Export taxonomic counts in Kraken or MPA report format?

dportik · March 9, 2021, 7:16pm

Hello,
I am wondering if it would be possible to add a feature that would allow taxonomic annotations/counts to be exported in the Kraken report (‘kreport’) format, or MetaPhlAn3 mpa format? The full description of the Kraken format can be found here, and the mpa format is described here (abundance output).

The main advantage of the kraken format is that it provides the cumulative read counts at each taxonomic rank. For example, if there are 6 species/strains of Bacteroides, the genus Bacteroides would be the sum of these individual species counts. All of the genera in a family would contribute to a sum count for that family, etc. However, you can also see the number of reads assigned directly to these ranks as well.
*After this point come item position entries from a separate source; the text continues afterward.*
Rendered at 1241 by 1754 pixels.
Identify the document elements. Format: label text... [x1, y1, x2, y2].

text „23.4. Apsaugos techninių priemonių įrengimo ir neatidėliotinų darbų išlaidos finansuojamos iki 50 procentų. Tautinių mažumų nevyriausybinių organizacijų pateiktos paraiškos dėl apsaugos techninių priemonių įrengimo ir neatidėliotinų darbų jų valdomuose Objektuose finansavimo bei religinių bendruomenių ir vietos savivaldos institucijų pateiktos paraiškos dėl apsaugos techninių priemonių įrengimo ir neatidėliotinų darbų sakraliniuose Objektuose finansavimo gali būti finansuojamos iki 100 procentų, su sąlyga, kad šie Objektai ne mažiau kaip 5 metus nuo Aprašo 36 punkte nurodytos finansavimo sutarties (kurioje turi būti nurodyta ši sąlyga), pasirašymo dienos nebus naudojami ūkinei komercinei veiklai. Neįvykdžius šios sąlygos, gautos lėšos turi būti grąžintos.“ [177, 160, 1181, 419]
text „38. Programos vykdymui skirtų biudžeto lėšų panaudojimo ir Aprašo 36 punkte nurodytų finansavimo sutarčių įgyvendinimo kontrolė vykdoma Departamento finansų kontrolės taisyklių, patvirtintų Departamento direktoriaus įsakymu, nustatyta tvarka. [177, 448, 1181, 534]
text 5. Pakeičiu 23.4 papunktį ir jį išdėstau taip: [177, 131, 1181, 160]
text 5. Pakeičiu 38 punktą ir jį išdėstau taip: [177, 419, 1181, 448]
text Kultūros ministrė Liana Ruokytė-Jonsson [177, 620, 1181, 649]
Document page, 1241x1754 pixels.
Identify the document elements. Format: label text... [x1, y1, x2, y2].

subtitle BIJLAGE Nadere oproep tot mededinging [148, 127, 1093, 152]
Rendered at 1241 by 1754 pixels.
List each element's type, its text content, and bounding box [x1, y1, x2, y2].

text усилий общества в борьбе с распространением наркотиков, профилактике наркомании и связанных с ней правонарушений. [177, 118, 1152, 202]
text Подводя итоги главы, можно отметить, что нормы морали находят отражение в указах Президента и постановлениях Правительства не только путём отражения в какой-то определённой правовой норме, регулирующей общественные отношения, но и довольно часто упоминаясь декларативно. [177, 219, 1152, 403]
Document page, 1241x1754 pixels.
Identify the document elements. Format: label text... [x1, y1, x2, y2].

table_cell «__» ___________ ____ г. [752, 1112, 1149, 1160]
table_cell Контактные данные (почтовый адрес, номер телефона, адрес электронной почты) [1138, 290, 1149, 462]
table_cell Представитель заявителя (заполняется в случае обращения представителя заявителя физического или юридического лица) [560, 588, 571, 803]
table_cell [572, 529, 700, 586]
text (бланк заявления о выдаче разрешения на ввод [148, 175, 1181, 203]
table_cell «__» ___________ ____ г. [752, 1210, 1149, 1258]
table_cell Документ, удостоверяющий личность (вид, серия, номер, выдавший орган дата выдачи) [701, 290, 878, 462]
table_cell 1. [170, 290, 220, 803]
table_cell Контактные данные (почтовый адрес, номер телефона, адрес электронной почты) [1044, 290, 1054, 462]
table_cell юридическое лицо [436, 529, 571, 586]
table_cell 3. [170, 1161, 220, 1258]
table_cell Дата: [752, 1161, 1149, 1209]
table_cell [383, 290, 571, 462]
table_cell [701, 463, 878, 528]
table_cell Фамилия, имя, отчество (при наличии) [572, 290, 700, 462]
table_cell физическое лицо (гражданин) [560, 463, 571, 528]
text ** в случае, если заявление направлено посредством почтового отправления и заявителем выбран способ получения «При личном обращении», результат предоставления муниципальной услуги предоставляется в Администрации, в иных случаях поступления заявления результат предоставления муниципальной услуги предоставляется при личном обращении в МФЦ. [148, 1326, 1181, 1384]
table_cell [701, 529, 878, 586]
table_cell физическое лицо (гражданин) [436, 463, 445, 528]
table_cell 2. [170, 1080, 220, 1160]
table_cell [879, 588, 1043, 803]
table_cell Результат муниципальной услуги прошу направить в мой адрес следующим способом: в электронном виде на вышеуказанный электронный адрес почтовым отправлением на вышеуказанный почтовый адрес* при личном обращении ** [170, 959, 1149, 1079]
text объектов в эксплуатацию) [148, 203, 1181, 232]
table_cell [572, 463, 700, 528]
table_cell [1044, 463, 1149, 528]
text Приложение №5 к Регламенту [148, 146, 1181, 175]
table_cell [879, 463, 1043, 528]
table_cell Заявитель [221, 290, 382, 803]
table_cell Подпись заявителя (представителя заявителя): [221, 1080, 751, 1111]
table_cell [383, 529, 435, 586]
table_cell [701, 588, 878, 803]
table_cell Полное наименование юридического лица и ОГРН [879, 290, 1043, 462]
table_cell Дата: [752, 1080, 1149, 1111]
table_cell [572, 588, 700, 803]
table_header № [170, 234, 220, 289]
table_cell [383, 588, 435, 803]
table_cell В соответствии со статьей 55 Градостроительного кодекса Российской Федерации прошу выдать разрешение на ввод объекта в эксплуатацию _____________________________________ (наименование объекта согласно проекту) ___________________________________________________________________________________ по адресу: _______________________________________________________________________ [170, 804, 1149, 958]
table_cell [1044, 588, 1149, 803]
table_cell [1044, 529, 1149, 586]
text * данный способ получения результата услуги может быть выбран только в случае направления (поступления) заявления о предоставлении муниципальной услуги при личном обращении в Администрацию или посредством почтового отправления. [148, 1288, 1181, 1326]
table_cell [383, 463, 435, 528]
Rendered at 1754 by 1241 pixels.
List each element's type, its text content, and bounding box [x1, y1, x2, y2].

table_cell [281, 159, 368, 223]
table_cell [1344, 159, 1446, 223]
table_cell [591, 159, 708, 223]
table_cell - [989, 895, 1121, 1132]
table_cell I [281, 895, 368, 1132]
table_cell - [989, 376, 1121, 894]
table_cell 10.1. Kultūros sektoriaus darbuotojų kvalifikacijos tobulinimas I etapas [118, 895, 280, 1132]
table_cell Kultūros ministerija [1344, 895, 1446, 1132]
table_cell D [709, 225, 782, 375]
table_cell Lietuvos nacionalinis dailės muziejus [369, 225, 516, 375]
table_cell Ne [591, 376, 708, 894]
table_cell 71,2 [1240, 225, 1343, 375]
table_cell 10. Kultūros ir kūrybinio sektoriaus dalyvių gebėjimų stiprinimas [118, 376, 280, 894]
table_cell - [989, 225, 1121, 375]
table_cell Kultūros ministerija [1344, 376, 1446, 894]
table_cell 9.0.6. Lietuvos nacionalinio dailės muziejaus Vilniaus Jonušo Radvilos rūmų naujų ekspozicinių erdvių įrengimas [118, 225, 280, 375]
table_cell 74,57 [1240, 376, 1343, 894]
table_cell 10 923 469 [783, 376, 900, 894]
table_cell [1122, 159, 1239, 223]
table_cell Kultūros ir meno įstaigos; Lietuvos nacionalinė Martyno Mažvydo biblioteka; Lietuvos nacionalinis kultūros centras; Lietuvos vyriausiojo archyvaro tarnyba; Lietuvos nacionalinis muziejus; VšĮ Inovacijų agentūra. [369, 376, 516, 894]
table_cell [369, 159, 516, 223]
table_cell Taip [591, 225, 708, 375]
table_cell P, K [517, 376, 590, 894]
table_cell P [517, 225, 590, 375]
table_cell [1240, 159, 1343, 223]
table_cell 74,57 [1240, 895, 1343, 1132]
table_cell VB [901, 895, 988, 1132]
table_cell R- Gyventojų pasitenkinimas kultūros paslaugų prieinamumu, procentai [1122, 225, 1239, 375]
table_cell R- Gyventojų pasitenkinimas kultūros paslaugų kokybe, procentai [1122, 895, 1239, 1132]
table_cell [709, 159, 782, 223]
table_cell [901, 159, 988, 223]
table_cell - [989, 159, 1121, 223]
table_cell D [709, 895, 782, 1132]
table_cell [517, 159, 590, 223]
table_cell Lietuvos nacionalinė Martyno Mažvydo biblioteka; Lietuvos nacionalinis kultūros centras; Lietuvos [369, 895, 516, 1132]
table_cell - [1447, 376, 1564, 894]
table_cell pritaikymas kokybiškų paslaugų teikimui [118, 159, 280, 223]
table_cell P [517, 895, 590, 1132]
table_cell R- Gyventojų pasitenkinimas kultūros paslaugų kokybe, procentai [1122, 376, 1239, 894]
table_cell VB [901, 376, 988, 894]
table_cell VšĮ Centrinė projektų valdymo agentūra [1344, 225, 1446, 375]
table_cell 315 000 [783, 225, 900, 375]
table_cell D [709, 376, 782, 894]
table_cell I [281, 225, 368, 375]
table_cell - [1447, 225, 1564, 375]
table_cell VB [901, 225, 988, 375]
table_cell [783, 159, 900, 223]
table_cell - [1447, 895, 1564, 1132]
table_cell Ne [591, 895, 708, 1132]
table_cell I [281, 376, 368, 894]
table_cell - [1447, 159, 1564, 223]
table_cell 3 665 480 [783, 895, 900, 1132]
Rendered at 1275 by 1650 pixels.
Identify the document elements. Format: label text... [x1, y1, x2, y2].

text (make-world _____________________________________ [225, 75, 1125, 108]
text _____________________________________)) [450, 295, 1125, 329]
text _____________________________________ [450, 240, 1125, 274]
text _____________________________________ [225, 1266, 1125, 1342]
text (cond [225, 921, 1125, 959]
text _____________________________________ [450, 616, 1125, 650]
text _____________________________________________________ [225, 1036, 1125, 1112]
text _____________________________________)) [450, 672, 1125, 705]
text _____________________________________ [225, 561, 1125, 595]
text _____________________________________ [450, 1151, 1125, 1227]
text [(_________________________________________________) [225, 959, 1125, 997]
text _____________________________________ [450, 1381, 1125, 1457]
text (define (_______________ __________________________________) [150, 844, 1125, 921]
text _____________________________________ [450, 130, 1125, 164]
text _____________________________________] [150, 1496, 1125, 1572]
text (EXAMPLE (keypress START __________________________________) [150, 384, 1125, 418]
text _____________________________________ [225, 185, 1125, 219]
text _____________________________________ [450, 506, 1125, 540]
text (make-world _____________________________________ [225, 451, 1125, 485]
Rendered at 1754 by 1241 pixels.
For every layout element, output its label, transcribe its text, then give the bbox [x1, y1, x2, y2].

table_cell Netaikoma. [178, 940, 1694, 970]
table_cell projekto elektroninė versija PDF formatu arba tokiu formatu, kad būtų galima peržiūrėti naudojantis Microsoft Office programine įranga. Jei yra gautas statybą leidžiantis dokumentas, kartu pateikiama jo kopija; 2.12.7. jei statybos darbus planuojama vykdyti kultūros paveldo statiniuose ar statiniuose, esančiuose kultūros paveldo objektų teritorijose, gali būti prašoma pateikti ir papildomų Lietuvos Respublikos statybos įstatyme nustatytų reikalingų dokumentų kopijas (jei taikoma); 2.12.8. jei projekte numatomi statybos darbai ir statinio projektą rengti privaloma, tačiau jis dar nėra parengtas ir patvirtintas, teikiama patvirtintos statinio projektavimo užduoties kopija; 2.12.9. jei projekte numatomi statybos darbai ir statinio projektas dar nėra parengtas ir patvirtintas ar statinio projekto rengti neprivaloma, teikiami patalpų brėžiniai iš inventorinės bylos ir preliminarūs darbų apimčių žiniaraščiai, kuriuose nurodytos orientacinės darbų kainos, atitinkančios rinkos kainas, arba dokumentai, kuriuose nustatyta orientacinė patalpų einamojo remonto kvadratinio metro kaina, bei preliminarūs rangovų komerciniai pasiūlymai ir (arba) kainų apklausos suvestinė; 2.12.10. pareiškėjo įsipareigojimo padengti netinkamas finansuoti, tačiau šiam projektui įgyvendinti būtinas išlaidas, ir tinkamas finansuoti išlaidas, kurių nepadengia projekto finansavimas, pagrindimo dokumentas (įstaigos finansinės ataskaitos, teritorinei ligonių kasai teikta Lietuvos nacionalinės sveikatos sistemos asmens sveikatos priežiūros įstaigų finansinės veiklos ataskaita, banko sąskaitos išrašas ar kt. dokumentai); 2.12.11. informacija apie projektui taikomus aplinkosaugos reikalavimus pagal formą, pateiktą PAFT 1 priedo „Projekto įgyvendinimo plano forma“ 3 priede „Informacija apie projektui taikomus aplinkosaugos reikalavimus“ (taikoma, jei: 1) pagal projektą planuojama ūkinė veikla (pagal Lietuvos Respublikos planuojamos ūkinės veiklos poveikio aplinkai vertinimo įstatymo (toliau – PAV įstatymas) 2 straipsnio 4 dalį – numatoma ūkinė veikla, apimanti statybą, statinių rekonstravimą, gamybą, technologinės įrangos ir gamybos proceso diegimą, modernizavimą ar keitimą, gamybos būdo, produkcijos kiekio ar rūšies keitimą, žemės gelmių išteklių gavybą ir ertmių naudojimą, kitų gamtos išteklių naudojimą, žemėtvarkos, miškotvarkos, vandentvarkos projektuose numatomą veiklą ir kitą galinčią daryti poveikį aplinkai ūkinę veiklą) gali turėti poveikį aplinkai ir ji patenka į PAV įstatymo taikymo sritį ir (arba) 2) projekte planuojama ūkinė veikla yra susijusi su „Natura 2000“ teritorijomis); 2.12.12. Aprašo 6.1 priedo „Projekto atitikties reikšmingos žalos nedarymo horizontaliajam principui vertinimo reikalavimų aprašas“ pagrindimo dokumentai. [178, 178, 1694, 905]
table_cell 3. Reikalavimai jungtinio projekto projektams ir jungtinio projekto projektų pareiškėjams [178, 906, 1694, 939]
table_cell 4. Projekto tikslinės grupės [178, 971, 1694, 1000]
These makes it very easy to look at different ranks quickly. The same is more or less true with the mpa format, though it only calculates abundances and does not provide read counts.

I am attaching an example of the kraken and mpa formats here, if that will help in deciding the feasibility of this feature: STD-h500-k20.kraken.report.txt (19.0 KB); STD-profiled_metagenome.txt (29.9 KB)

This should work well for read counts, but I think could be extended to base pairs as well. It would be ideal to have either of these format options available from the command line. Currently, I have been using rma2info to get read counts: rma2info -i {input} -o {output} -r2c Taxonomy -n --bacteriaOnly. If this could include the kraken report and/or mpa format, that would be exceptionally useful!

Thanks,
Dan

dportik · March 25, 2021, 11:43pm

In case anyone is also interested in converting to these file formats, I wrote a script to perform this task.

The script can be used to convert an NCBI class2count (c2c) file into kraken report (kreport) and metaphlan (mpa) formats. To obtain this c2c file, you can run MEGAN’s rma2info program on a MEGAN read-count RMA file:

rma2info -i input.RMA -o NCBI.c2c.txt -c2c Taxonomy -n -r

The script is called Convert_MEGAN-NCBI-c2c_to_kreport-mpa.py and can be found in the pb-metagenomics-scripts folder of the PacBio metagenomics repo. Details for using the script are provided in the documentation here. It requires python 3.7 and the python packages ete3 and pandas. I hope that it proves useful, especially in allowing comparisons to other methods.

Please also note that complete pipelines for aligning HiFi reads, performing annotation with MEGAN, and producing output files (including kreport and mpa files) are also available on the PacBio metagenomics github: Taxonomic-Functional-Profiling-Protein, Taxonomic-Profiling-Nucleotide, and MEGAN-RMA-summary.